### Work request
Please state the NMDA concentration and exposure time that the passage on bupivacaine and levobupivacaine reports using to induce excitotoxic neuronal death in the cortical cell cultures.

*** Opening Passage ***

We compared the neurotoxic profile of racemic
bupivacaine and
levobupivacaine in: (i) a mouse model of
N-methyl-D-aspartate (
NMDA)-induced
seizures and (ii) in an in vitro model of excitotoxic cell death. When used at high doses (36 mg/kg) both
bupivacaine and
levobupivacaine reduced the latency to
NMDA-induced
seizures and increased seizure severity. However,
levobupivacaine-treated animals underwent less severe
seizures as compared with
bupivacaine-treated animals. Lower doses of
levobupivacaine and
bupivacaine had opposite effects on
NMDA-induced
seizures. At doses of 5 mg/kg,
levobupivacaine increased the latency to
partial seizures and prevented the occurrence of
generalized seizures, whereas
bupivacaine decreased the latency to
partial seizures and did not influence the development of
generalized seizures. In in vitro experiments, we exposed primary cultures of mouse cortical cells, containing both neurons and astrocytes, to 100 microM
NMDA for 10 min for the induction of excitotoxic neuronal death. This treatment killed 70-80% of the neuronal population, as assessed 24 h after the excitotoxic pulse. In this particular model, both
levobupivacaine and
bupivacaine were neuroprotective against
NMDA toxicity. However, neuroprotection by
levobupivacaine was seen at lower concentrations (with respect to
bupivacaine) and was maintained at concentrations of 3 mM, which are much higher than the plasma security threshold for the drug in vivo. In contrast, no protection against
NMDA toxicity was detected when 3 mM concentrations of
bupivacaine were applied to the cultures. Our data show a better neurotoxic profile of
levobupivacaine as compared to racemic
bupivacaine, and are indicative of a safer profile of
levobupivacaine in clinical practice.

*** Closing Passage ***
*** Opening Source material ***

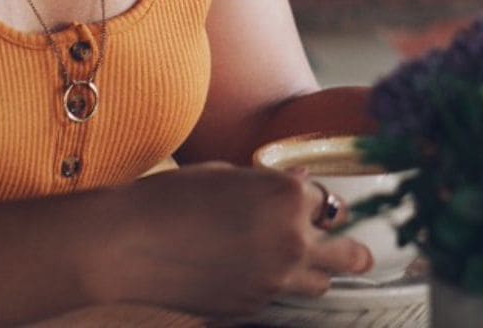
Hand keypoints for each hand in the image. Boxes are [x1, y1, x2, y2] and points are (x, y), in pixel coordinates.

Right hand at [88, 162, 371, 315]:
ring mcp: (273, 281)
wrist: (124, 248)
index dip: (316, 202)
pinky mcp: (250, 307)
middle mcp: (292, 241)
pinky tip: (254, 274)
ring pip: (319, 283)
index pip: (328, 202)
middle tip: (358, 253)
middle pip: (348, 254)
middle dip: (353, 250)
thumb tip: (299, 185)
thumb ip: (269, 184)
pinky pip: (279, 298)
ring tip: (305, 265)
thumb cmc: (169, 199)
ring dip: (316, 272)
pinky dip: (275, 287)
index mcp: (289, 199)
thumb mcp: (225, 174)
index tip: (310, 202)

*** Closing Source material ***
*** Opening Source material ***

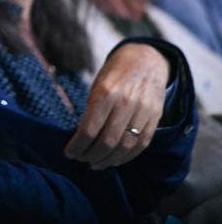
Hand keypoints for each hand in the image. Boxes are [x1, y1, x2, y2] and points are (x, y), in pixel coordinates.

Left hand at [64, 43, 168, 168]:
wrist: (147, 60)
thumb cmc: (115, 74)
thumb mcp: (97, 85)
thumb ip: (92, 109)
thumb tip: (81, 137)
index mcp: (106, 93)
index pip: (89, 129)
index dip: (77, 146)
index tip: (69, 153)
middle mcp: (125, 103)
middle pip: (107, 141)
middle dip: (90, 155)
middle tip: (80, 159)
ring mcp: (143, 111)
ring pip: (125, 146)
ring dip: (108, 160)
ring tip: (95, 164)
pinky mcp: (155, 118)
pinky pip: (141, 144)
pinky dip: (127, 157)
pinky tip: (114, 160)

*** Closing Source material ***

### Response for this exercise
100 microM NMDA for 10 minutes.